Clorox (NYSE:CLX) revealed on Tuesday a narrowed third-quarter profit, as widening demand for its Burt’s Bees lip balm could not wholly offset flat international volumes and lower sales of its household products.
The Oakland, Calif.-based maker of cleaning and household consumer products under brands such as Pine-Sol, Tilex and Armor All posted net earnings of $151 million, or $1.09 a share, compared with $165 million, or $1.16 a share, in the same quarter last year.
Excluding one-time items, the company earned $1.02 a share, narrowly below average analyst estimates polled by Thomson Reuters of $1.04.
Revenue for the three months ended March 31 was $1.3 billion, up 1.3% from $1.28 billion a year ago, just missing the Street’s view of $1.32 billion.

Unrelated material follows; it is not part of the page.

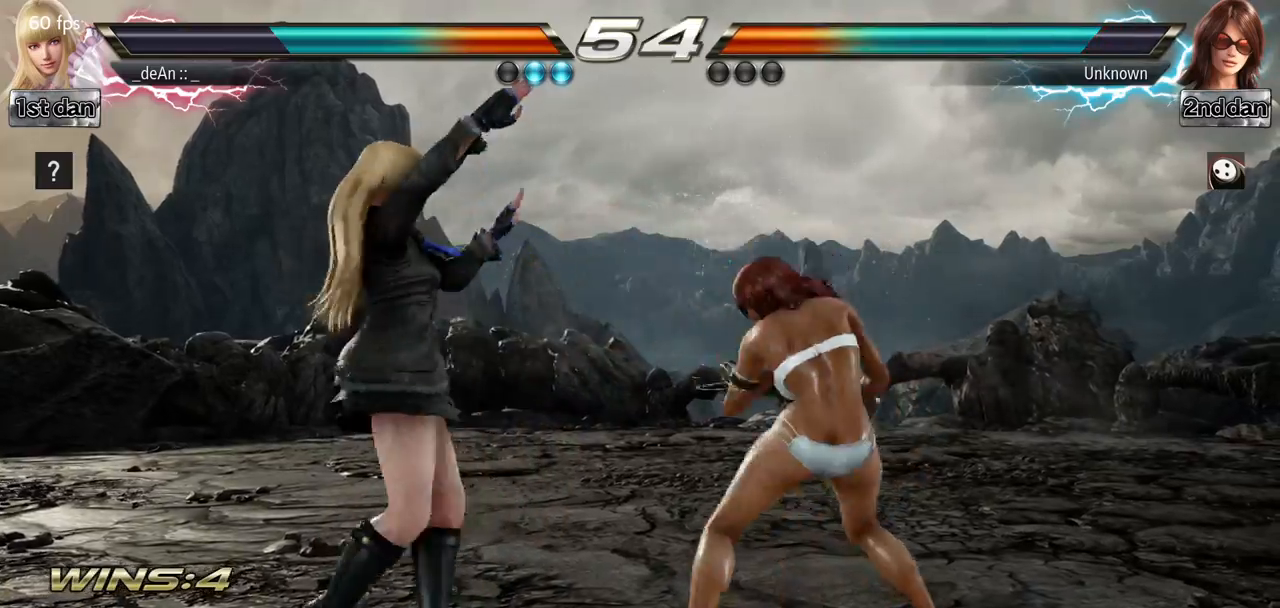
{"buttons": [], "left_stick": "left", "events": [[33, "left_stick", "left"], [117, "left_stick", "center"], [200, "left_stick", "left"]]}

Clorox CEO Don Knauss said the company significantly improved its sales compared with the 3% decrease in the first half of the year, adding the company expects to see growth in the final quarter of the year as well.
“We face a challenging economic environment, as evidenced by weak category performance in the U.S. and increasing commodity costs,” he said. “We are controlling those factors we can control, and we're confident we are taking the right actions to drive further efficiency, enable growth and maintain the long-term health of our brands.”
Volume during the period grew 1%, with gains in eight of its 11 strategic business units. The largest improvement was from Burt’s Bees natural personal care products, followed closely by its Away From Home institutional business and Home Care.
Offsetting the strong performance was a volume loss on the Glad business due to higher trade-promotion spending and higher competitive activity from the year-earlier period, as well as softness in its Brita category.
Looking ahead, the company sees fiscal earnings in the range of $3.85 to $3.96 a share. Analysts are expecting a profit of $3.94 a share.